Does electronic band structure change by applying the electric field or not? If yes, How?
|Feb11-13, 05:51 PM||#2|
The band structure in superconductors does move when an electric field is applied. In a type I superconductor, conduction electrons are bound in Cooper pairs by a phonon field. The dispersion relation of the Cooper pairs is still parabolic, in that the kinetic energy of the pair increases quadratically with wave number. However, the band minimum moves in the presence of an electric field.
Because the Cooper pairs are always at the bottom of the band, they always have zero kinetic energy even while they are "moving". The Cooper pairs have no kinetic energy even when their center of masses are moving at top speed. So that collisions don't take away kinetic energy.
The electrons in the Cooper pairs just keep accelerating in "group velocity" without absorbing any energy from the electric field. So the superconductor doesn't have a resistivity that is analogous to the resistivity of a normal conductor.
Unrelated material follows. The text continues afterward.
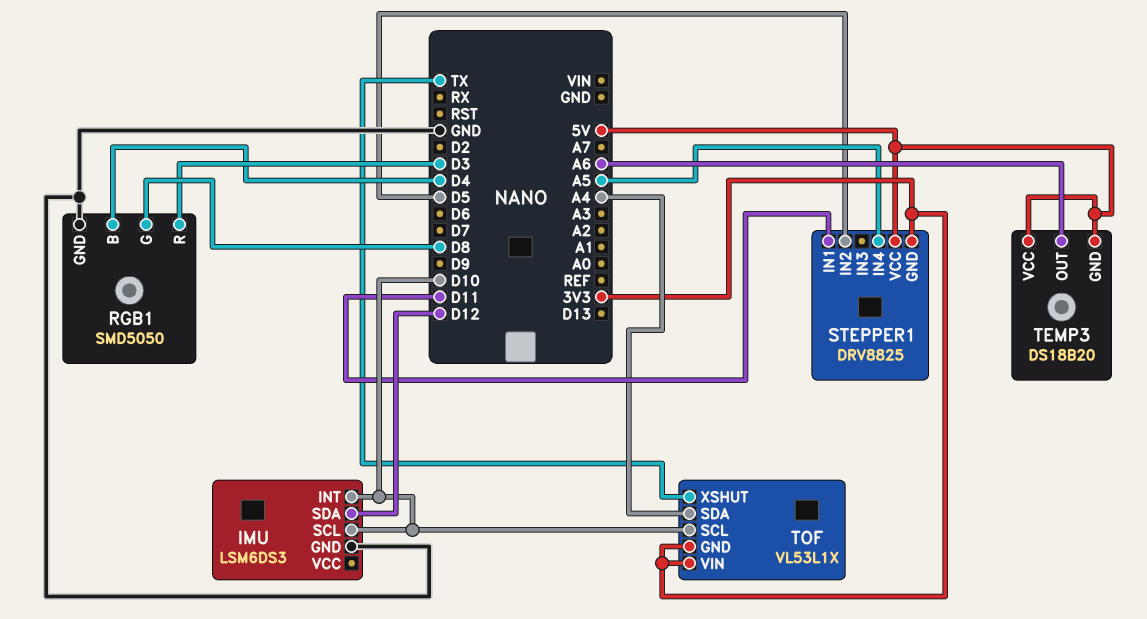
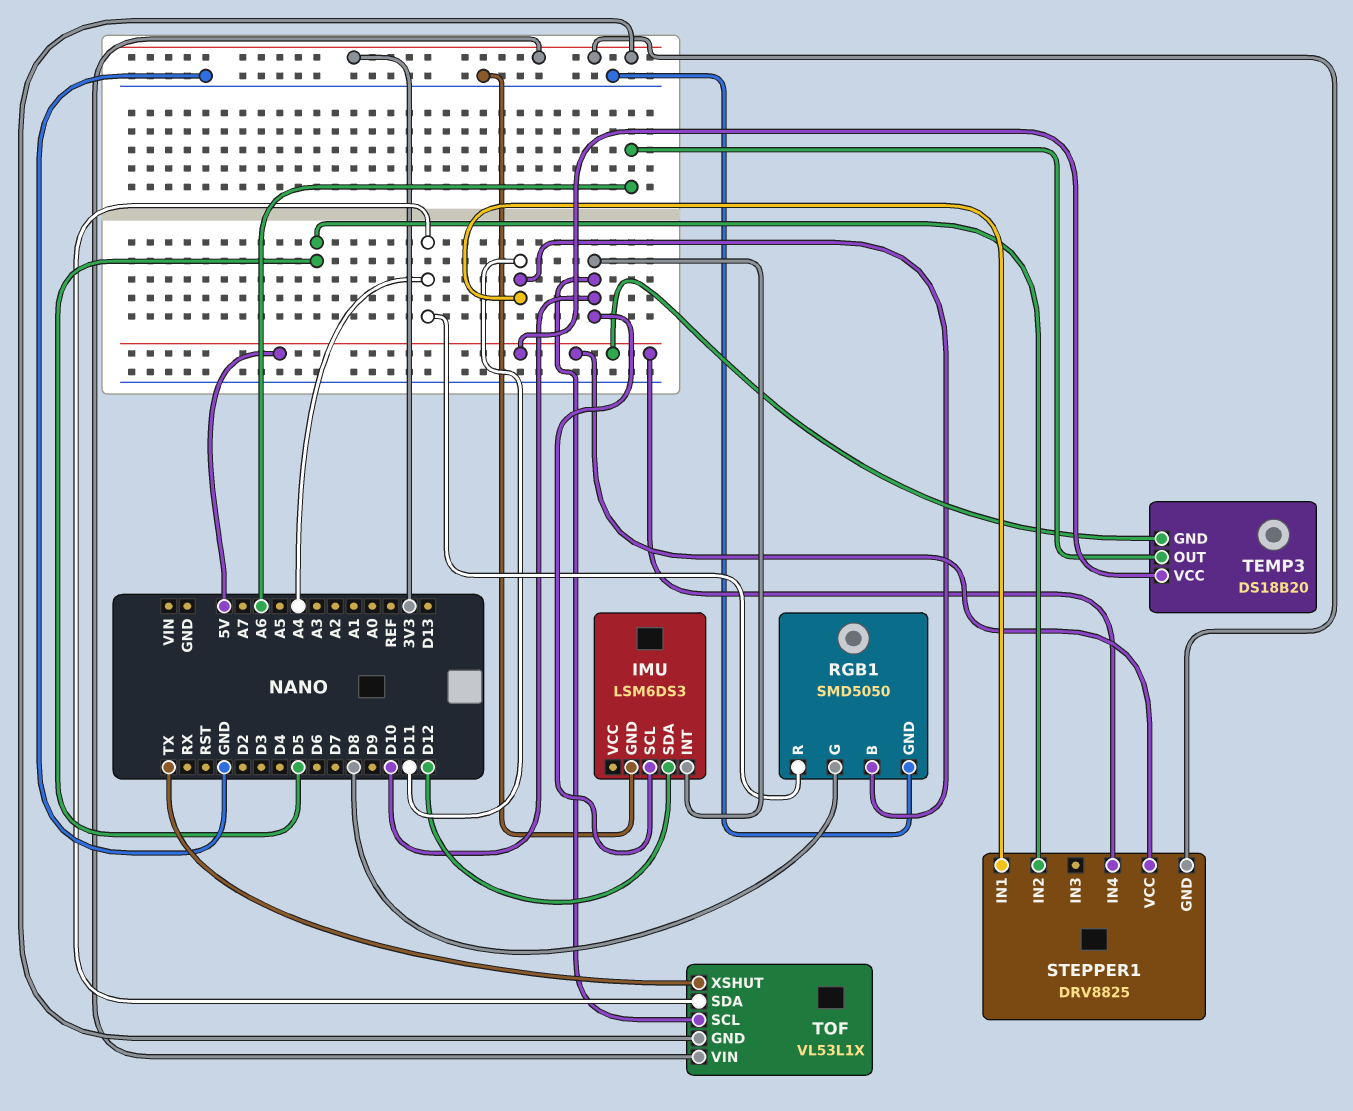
RGB1 pin B: D4 -> D11
RGB1 pin R: D3 -> A4
STEPPER1 pin IN4: A5 -> 5V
There are some ways that a superconductor can "resist" electric current. However, they are very strange from the standpoint of normal electronics. The London equation shows how the penetrance of a magnetic field is effected by the superconductivity property.
Superconductors are very weird. Quantum mechanics is needed to understand superconductors. They are harder to explain with classical analogs then regular metals and semiconductors
However, the electronic structure in semiconductors and metals are fixed. Superconductors are "the exception that proves the rule."
|Feb13-13, 04:18 PM||#3|
Electronic band structure changes even spontaneously without applying any electric field.
There are cases of phase transitions to another crystall lattice.
There are cases of phase transitions due to Peierls instability (doubling lattice period).
There are cases of phase transitions due to Minich instability (pseudogap in insulator/metal transition).
And so on.
By applying the electric field you get nonperiodic potential, so Bloch theory is nonapplicable.
Peierls instability lead to changing period, but Bloch theory is applicable.
Minich instability lead to nonperiodic potential from the beginning, so Bloch theory (fermi liquid picture) is nonapplicable.
|Feb13-13, 04:49 PM||#4|
Band structure and electric field
But according to a lot of solid state text-books, by applying an electric field, under the ideal conditions the band structure would not change and only electron's wave vector will change with time so that the electron would oscillate in the crystal. As mentioned earlier, k(t) will change continuously while in the FBZ k(0)s are quantized so how k(t) will move on k(0)s?
|Feb13-13, 05:04 PM||#5|
Invention of LED (light emittng diods) and heterojunction systems are the cases which point us which solid state text-books we should not read to get true physics.